■ PROMPT 1
Put the rows that ask for 3D boxes around objects into a Markdown table with the columns Row and Line. Put each non-blank row on its own numbered table row and leave out the pictures.

■ SUPPLIED TEXT
——————

6.1.2 Religions in Modern History (ca. 1800–1900)

Laszlo Csorba, Sylvain Lesage, and Thomas Schad

© 2023 Csorba, Lesage, and Schad, CC BY-NC 4.0 https://doi.org/10.11647/OBP.0323.65

Introduction

The French Revolution and its exportation had a profound effect on the religious history of Europe in the nineteenth century. From the emancipation of the Jews and Protestants to the attempt to create a civic religion, or from the abolition of Catholicism as a state religion to the schism between the constitutional clergy and the refractory (non-swearing) clergy, this revolutionary episode encapsulates the upheavals in European religious practice throughout the nineteenth century.

But this century was first and foremost the century of industrialisation and the affirmation of science. The affirmation of a rationalist stance on these developments was thus decisive in the evolution of religious thought and practice. On the one hand, the progress of science favoured a scientistic reading of the world, one of the major points of which was the theory of evolution, which denied divine creationism. However, the expansion of knowledge was only one of the factors in the decline of religious practice. The progress of industrialisation, increasing urbanisation, and the widening gap between the working classes and the churches are certainly more decisive factors. In return, the fragmentation of religious practice gave birth to new religious movements and favoured the rise of new forms of piety.

Thus, the nineteenth century was marked by an intense philosophical, artistic, and scientific effervescence alongside debates on dogmas and religious institutions. The affirmation of modernity and the aspiration to freedom born of the French Revolution forced governments and religious authorities to redefine their respective positions within a changing society and to compete for control over education, thus laying the foundations of contemporary Europe. Analysing religions in Europe in the nineteenth century therefore raises two series of questions. First, from an institutional point of view, how did churches adapt to modern states and how did they maintain religious control over secularised populations? The second question is situated at a more personal level: what did it mean to be religious in modern times? How are faiths challenged and reconfigured by modernity, in its scientific, industrial, political, and social forms?

Churches and Revolutions

The French Revolution annihilated the tradition of monarchic rule by divine right and paved the way for the creation of society and state on the basis of human rights. A second revolutionary power—the Industrial Revolution—transformed the economy and society of much of Europe during the nineteenth century. Industry attracted the bourgeoisie and working people to the growing urban centres. The result, combined with the influence of the French Revolution, gave rise not only to the first period of prosperity in modern urban culture, but also to many new social problems and injustices on the dark side of metropolitan life. During the nineteenth century, the churches had to adapt themselves to the many developments occurring around them.

——————

■ RECORDS SUPPLIED
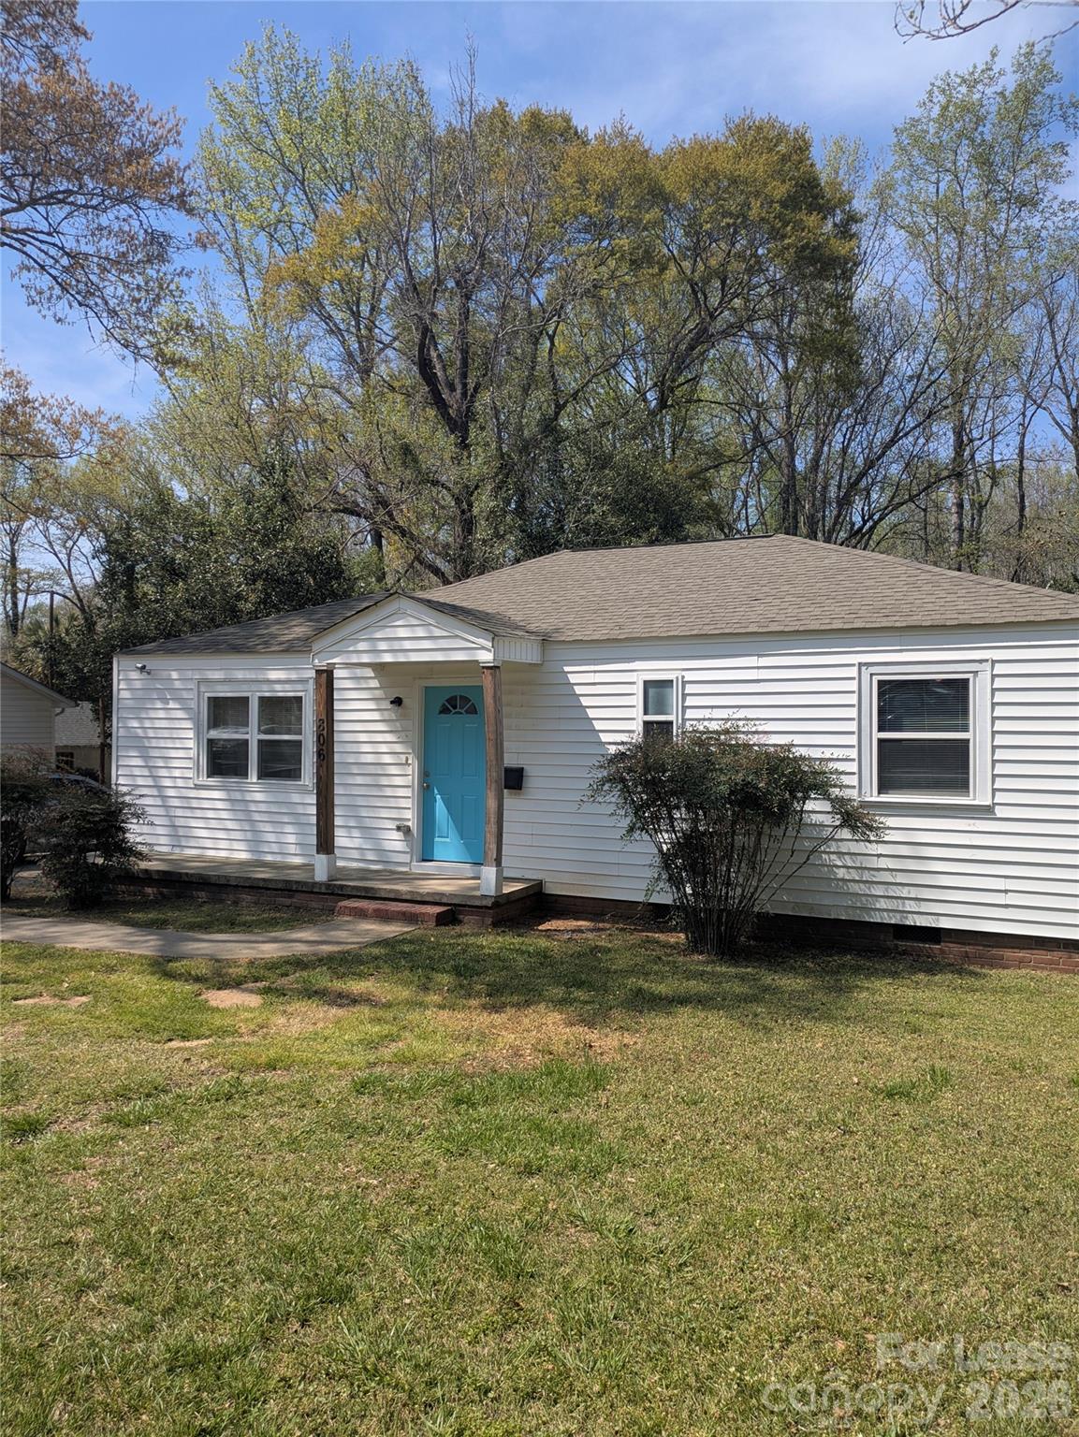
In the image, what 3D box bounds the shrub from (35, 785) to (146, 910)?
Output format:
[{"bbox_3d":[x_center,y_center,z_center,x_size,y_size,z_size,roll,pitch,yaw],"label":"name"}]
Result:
[{"bbox_3d":[-4.995,1.436,11.550,1.200,1.360,1.150,1,-1,-24],"label":"shrub"}]

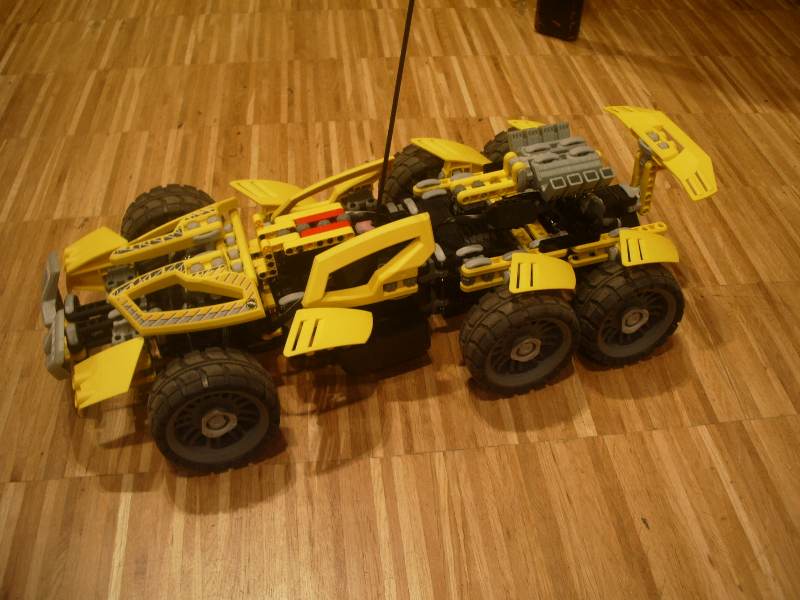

——————

■ PROMPT 2
Carry on the piece about religion in nineteenth-century Europe, starting right after its last sentence.

■ RESULT 1
| Row | Line |
|---|---|
| 1 | In the image, what 3D box bounds the shrub from (35, 785) to (146, 910)? |
| 2 | Output format: |
| 3 | [{"bbox_3d":[x_center,y_center,z_center,x_size,y_size,z_size,roll,pitch,yaw],"label":"name"}] |
| 4 | Result: |
| 5 | [{"bbox_3d":[-4.995,1.436,11.550,1.200,1.360,1.150,1,-1,-24],"label":"shrub"}] |

■ RESULT 2
The absolutist government of France under the last Bourbons was extremely unjust. Thinkers of the Enlightenment helped precipitate revolutionary changes by suggesting new visions of human rights, civil society and the modern constitutional monarchy. On 14 July 1789, French civilian revolutionaries attacked the Bastille in Paris, capturing the fortress that symbolised the ancien régime and freeing its prisoners; soon after, it was demolished. In August, the old feudal absolutism was brought to an end when a Declaration of the Rights of Man was published by the National Constituent Assembly. The church lands were taken into public ownership, in an attempt to finance the revolutionary changes taking place. The Church was dealt with in the Civil Constitution of the Clergy, enacted in 1790. Many went along with this, others refused, and the Church split over the issue. In practice, the power of the papacy was abolished in France.

The Jacobin regime (1793–1794) persecuted the resistant Catholic priests, but instead of an atheist regime the Cult of the Supreme Being was established. When General Napoleon Bonaparte (1769–1821) came to power, he decided to restore normal relations with Pope Pius VII (1740–1823). According to a new concordat in 1801, the French clergy were to receive a regular income from the state. Although the Pope was to appoint bishops, the state could veto his appointments. Protestants were granted freedom of religion. Religion was thus at the heart of the revolutionary turmoil that France experienced in the years that followed 1789, with repercussions throughout the nineteenth century.

Many important elements in the modernisation of society and public administration have spread through much of Europe via the Napoleonic Code. This preserved the enlightened, absolutist practice of excluding churches as institutions from state administration. The application of human rights resisted the prescription of state religion, because all are born with the freedom to follow any religion. The modern bourgeois state is thus neutral in matters of faith and regards churches as private societies supported by their faithful. Citizens, on the other hand, are free to form political organisations, parties, associations, advertise them in the press, and so on.

The success of this model is evidenced by the history of Belgium. When the Dutch Protestants oppressed the Belgian Catholics, they teamed up with the Belgian Liberals (unio) to fight for universal religious freedom—because if all religions were free, the Catholic religion would be free too. Thus, the unionism of the Belgian Revolution in 1830 liberated the Catholics and brought about the modern freedom of religions. In the first half of the nineteenth century, however, the papacy rejected the political cooperation of liberals and Catholics. The popes supported the Holy Alliance (1815), in which the armies of the absolutist powers—Russia, Austria and Prussia—oppressed the national and liberal movements. It was for this reason that the pope did not protest when Orthodox Russia defeated the Catholic Poles during the November Uprising in 1831.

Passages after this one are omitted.